Description
Spicy, cheesy, creamy, hearty buffalo chicken dip…full of ranch flavor!
Ingredients
Scale
- 2 large bone-in, skin-on chicken breasts (about 1-1/2 pounds) or the breasts off one rotisserie chicken
- 12 ounces cream cheese, at room temperature
- 1/3 cup mayonnaise
- 1/3 cup sour cream
- 1/2 cup ranch dressing
- 3/4 cup hot sauce, preferably Frank’s Red Hot
- 2 teaspoons Worcestershire sauce
- 1 tablespoon dry ranch dressing/seasoning mix (e.g., Hidden Valley)

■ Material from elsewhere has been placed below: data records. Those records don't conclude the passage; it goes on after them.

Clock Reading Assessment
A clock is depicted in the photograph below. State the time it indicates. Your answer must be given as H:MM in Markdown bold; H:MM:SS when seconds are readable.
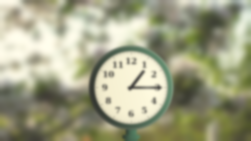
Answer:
**1:15**
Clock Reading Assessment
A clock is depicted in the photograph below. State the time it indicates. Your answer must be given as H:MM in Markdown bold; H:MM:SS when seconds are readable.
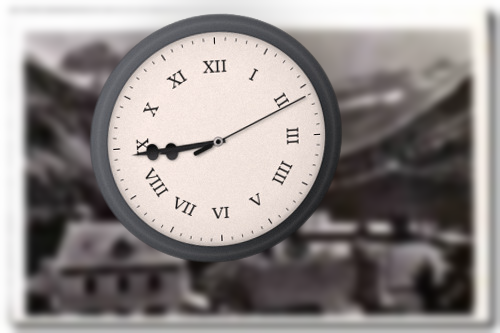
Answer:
**8:44:11**
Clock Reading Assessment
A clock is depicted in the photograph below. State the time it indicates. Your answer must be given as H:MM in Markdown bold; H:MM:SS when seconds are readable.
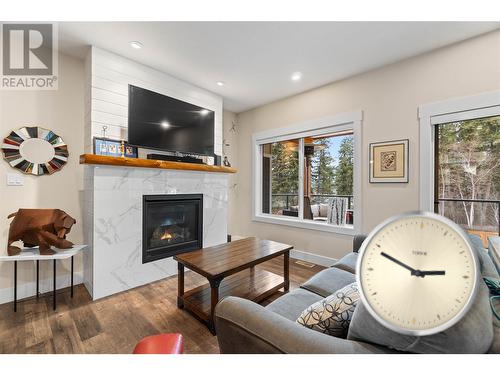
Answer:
**2:49**
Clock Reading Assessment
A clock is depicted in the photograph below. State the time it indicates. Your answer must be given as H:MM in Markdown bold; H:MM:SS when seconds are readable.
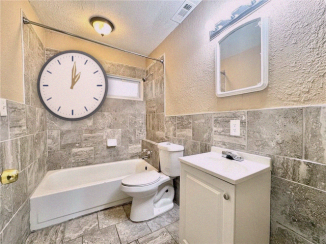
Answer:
**1:01**
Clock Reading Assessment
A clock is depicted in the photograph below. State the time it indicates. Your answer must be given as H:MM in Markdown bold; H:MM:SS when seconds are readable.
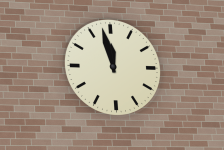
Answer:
**11:58**
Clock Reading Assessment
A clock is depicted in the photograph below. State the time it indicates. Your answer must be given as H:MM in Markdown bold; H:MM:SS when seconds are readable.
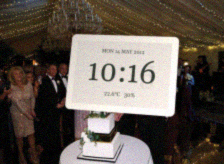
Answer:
**10:16**
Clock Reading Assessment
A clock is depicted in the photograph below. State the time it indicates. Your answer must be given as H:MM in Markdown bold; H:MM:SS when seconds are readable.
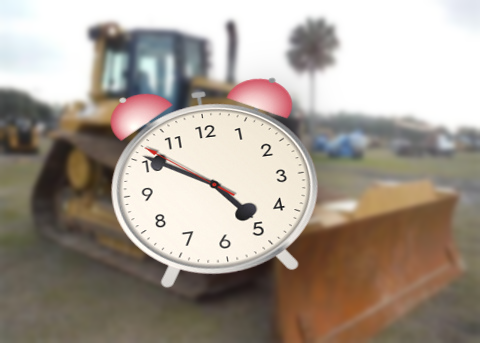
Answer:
**4:50:52**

- 1/2 teaspoon garlic powder
- 4 ounces (1-1/2 cups) sharp cheddar cheese, grated
- 4 ounces (1/2 cup) pepper jack cheese, grated
- 5 scallions, white and green parts thinly sliced
- Kosher salt and freshly ground black pepper
- Tortilla chips, for serving
Instructions
- If cooking the chicken (skip to step 2 if using rotisserie chicken): Preheat the oven to 400°. Line a small baking sheet with aluminum foil. Place the chicken breasts on the sheet pan, drizzle with a little olive oil and season both sides with salt and pepper. Roast for 30 to 35 minutes, until the chicken is cooked through. Let cool slightly.

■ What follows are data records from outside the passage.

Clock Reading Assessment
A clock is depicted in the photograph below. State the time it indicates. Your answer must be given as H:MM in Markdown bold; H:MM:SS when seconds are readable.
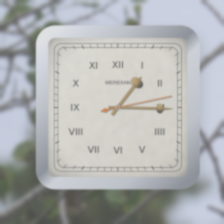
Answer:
**1:15:13**
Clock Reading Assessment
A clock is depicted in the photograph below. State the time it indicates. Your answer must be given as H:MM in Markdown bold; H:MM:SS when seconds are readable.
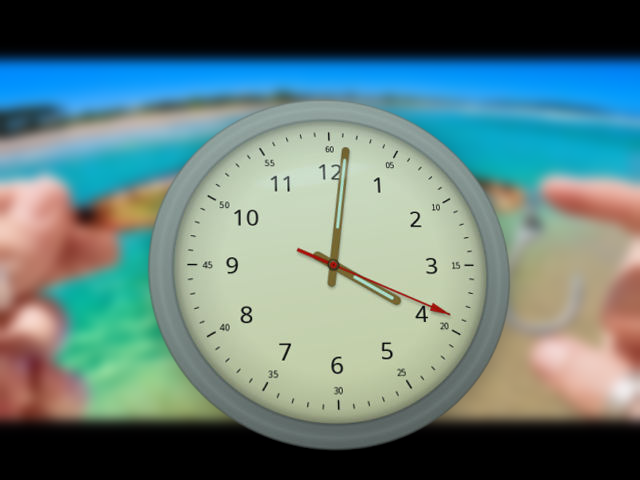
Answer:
**4:01:19**
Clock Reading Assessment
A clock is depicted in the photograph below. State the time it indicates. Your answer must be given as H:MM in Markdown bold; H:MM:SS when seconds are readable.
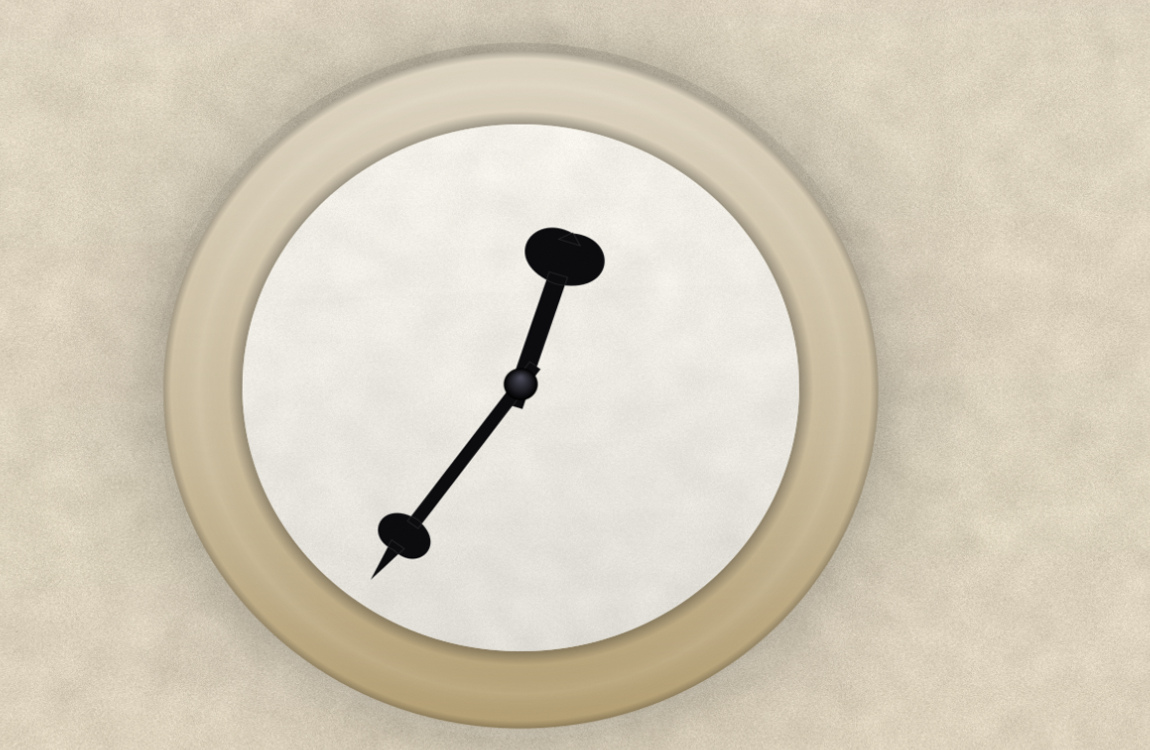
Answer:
**12:36**
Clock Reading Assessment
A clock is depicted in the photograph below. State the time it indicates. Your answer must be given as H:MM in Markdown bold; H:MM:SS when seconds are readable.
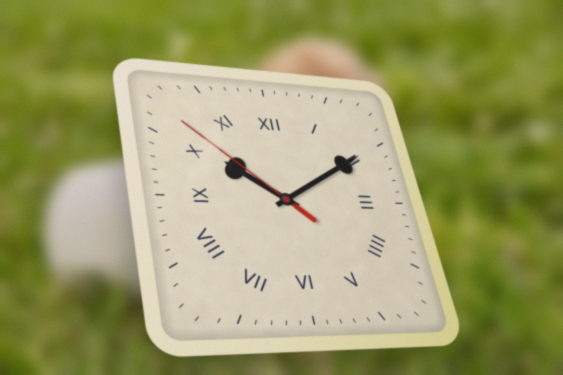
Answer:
**10:09:52**
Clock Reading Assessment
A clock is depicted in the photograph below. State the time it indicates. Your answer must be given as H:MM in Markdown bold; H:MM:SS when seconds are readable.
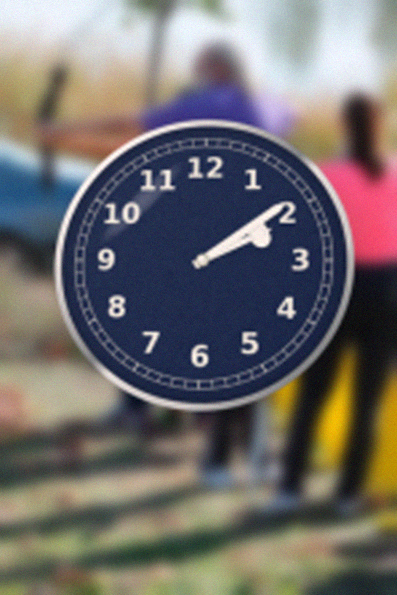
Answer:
**2:09**
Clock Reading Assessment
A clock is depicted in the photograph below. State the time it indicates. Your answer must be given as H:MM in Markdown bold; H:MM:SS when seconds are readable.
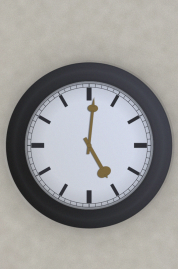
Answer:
**5:01**
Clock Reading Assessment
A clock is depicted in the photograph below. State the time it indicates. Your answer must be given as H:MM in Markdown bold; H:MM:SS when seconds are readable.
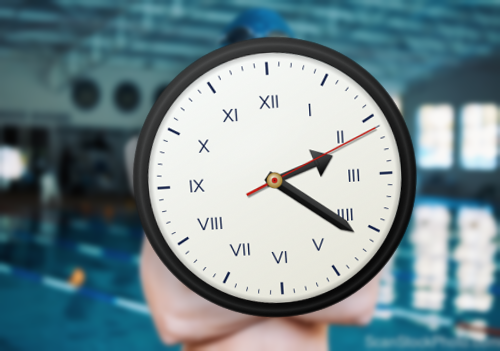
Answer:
**2:21:11**
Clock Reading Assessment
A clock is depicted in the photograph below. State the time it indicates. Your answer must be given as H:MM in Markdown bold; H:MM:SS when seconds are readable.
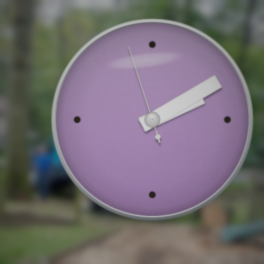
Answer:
**2:09:57**
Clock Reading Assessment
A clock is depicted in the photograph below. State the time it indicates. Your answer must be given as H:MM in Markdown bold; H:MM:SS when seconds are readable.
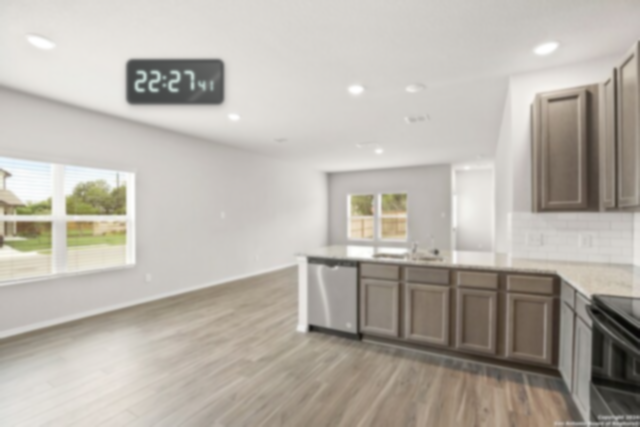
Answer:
**22:27**
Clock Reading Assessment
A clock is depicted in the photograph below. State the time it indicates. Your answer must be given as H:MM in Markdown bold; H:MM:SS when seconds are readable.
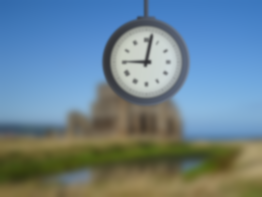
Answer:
**9:02**
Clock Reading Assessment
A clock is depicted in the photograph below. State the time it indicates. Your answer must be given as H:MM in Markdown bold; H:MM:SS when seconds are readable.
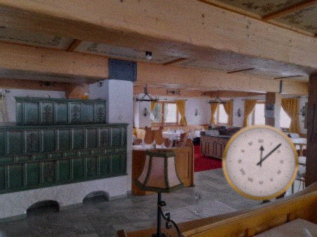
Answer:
**12:08**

- In a large mixing bowl, combine the cream cheese, mayonnaise, sour cream, ranch, hot sauce, Worcestershire sauce, ranch seasoning mix, garlic powder, cheeses, and green onion (reserve a handful of cheese and green onion for topping). Season to taste with salt and pepper.

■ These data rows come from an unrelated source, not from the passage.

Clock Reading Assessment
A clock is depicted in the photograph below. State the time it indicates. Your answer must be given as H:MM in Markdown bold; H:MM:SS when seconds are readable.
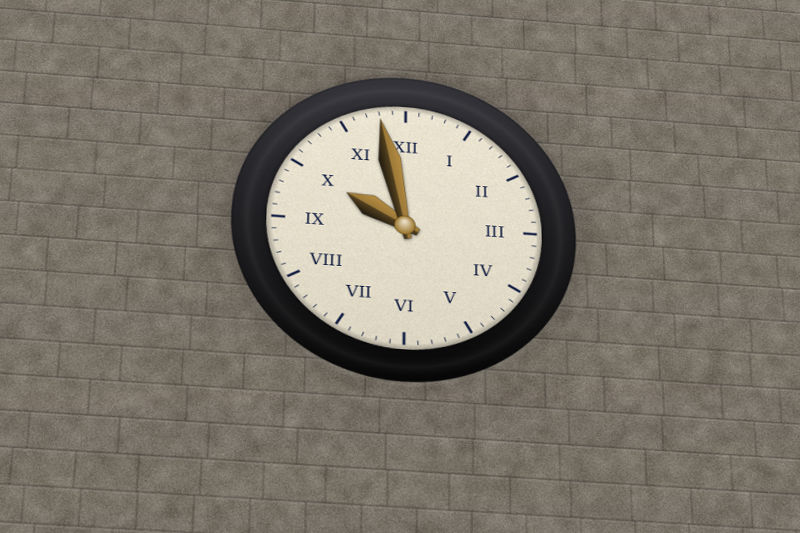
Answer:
**9:58**
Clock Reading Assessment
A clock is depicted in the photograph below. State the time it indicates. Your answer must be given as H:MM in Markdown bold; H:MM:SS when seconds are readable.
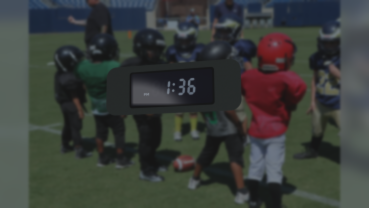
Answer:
**1:36**
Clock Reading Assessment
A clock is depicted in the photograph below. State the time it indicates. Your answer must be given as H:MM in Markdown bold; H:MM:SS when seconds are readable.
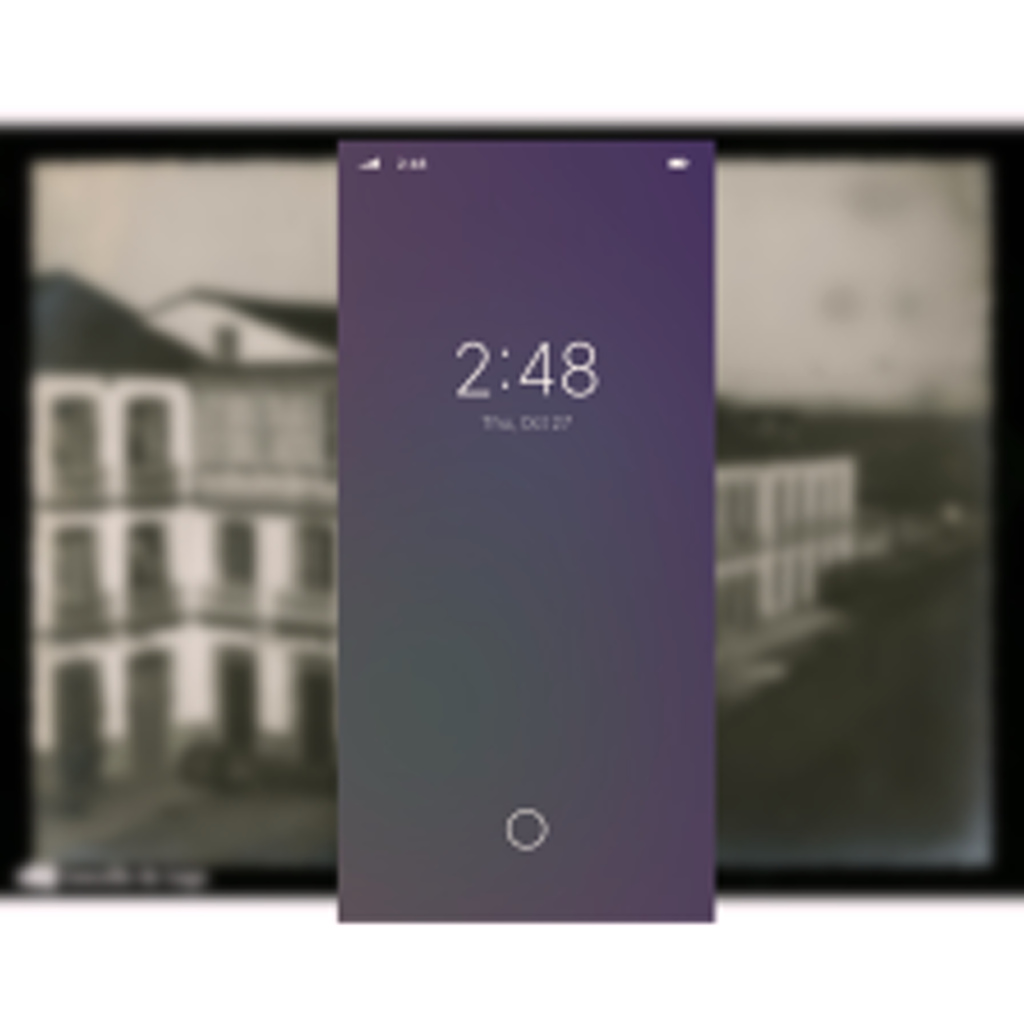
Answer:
**2:48**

- Reduce (or preheat) the oven temperature to 350°. When the chicken is cool enough to handle, remove the skin and cut the breast from the bone. Shred the chicken into bite-sized pieces, using two forks or your fingers. Add to the dip mixture, stirring to combine. Transfer to a baking dish. Bake for 20 to 25 minutes, until bubbly and golden brown on top. Serve hot with tortilla chips.